Reading this gothic story at bedtime definitely left me feeling unsettled, but also took my mind off everything in the present so I could dream of sleuthing, tough heroines and a different kind of gloom than that of 2020.
—Mercedes Grundy, producer
Floodlines
When the cultural history of the pandemic is written, how will we look back on the artistic productions of 2020? Will we applaud the audacity of countless theatre companies that pivoted to Zoom and audio and outdoor performance? Will we lament the countless gallery shows that never were? Smile knowingly at sweater-core releases from pop titans? And most interesting to me: is the best pandemic art going to be the stuff that gestated throughout lockdown and the racial justice reckonings of this year, all the better to set the world ablaze in 2021 and 2022?
One thing's for certain — 2020 turned out to be a crummy year for actual art-going. So my pick for the art that helped me survive the dumpster fire is something I could immerse myself in while trapped at home: Floodlines, the Atlantic's gorgeous podcast about the "unnatural disaster" that was Hurricane Katrina. Narrated and reported by Vann R. Newkirk II., Floodlines spent its eight illuminating and utterly immersive episodes looking back at an earlier moment when humanity confronted a terrifying incursion from the natural world, and, frankly, failed to rise to the challenge, amidst a backdrop of failing public institutions and systemic racism.

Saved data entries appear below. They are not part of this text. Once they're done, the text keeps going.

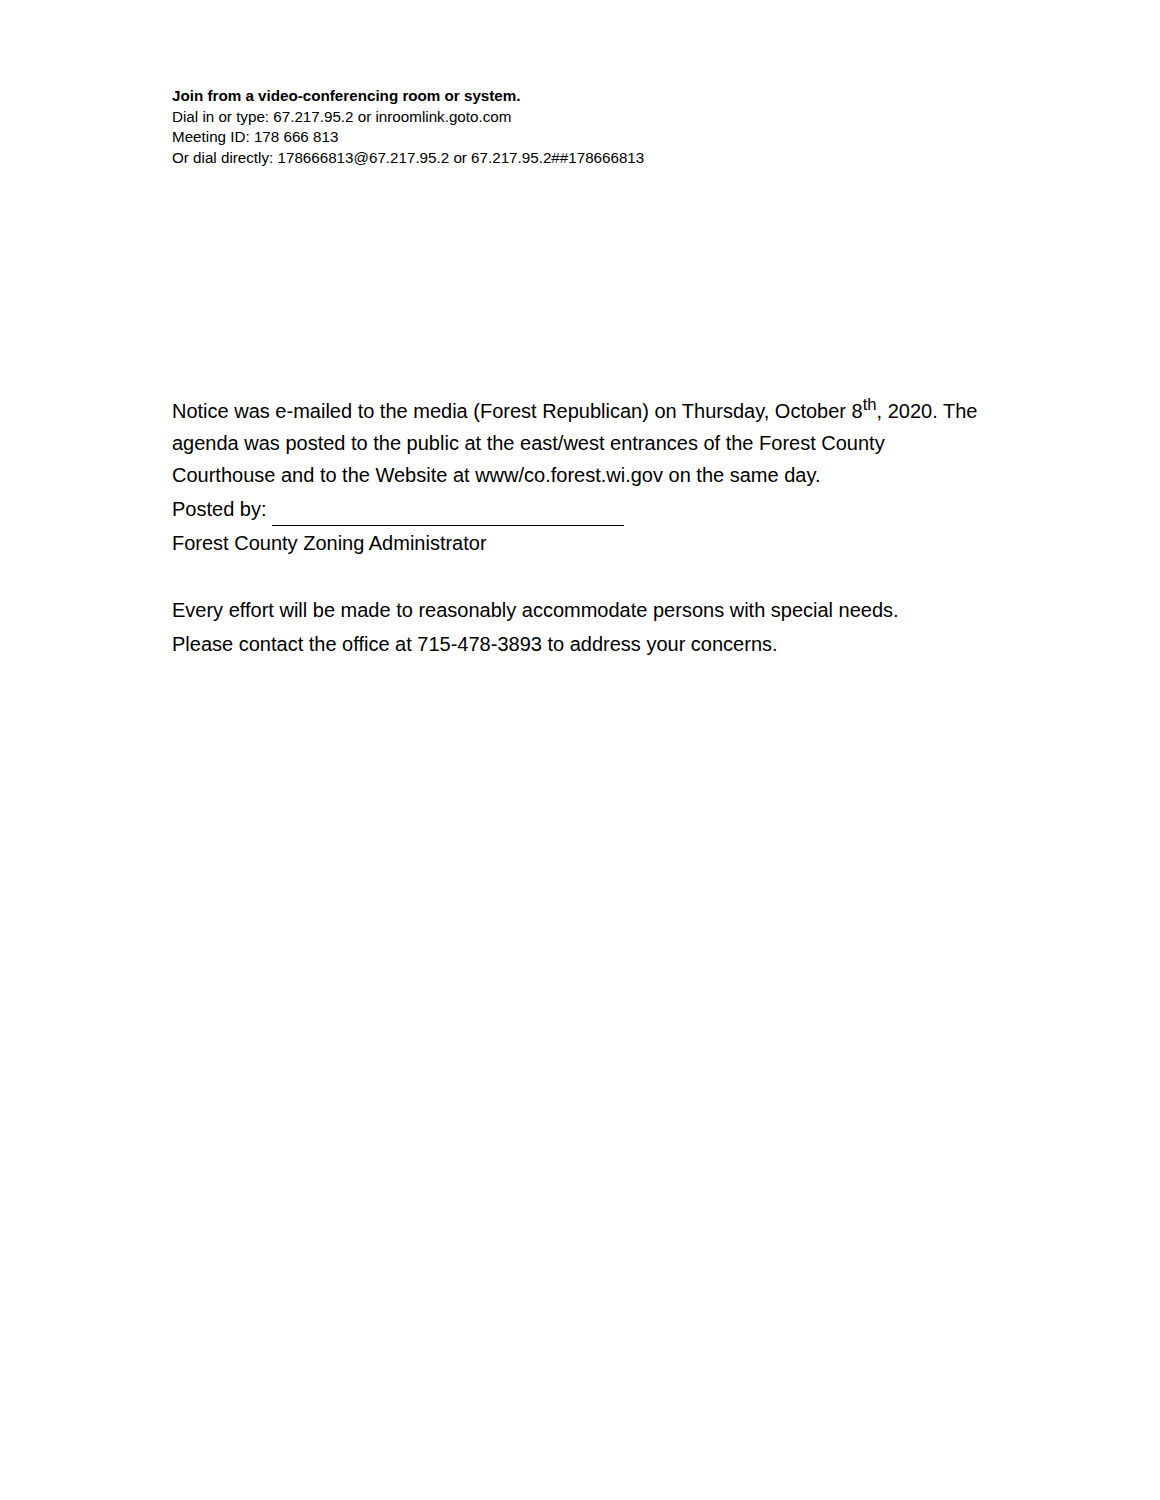Join from a video-conferencing room or system.
Dial in or type: 67.217.95.2 or inroomlink.goto.com
Meeting ID: 178 666 813
Or dial directly: 178666813@67.217.95.2 or 67.217.95.2##178666813
Notice was e-mailed to the media (Forest Republican) on Thursday, October 8th, 2020. The agenda was posted to the public at the east/west entrances of the Forest County Courthouse and to the Website at www/co.forest.wi.gov on the same day.
Posted by:
Forest County Zoning Administrator
Every effort will be made to reasonably accommodate persons with special needs.
Please contact the office at 715-478-3893 to address your concerns.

The miracle of the thing: Floodlines is not a bleak listen. Yes, it has its share of tragedy, as it must. But the show, sublimely scored by jazz trumpeter Christian Scott and avant composer Anthony Braxton, is held together by the voices of everyday New Orleanians — those who survived, those who mourn what was lost, and those who have fought to imagine a future. It doesn't end with easy answers. But if you're looking for a piece of art that reckons with what comes next, I can't recommend it highly enough.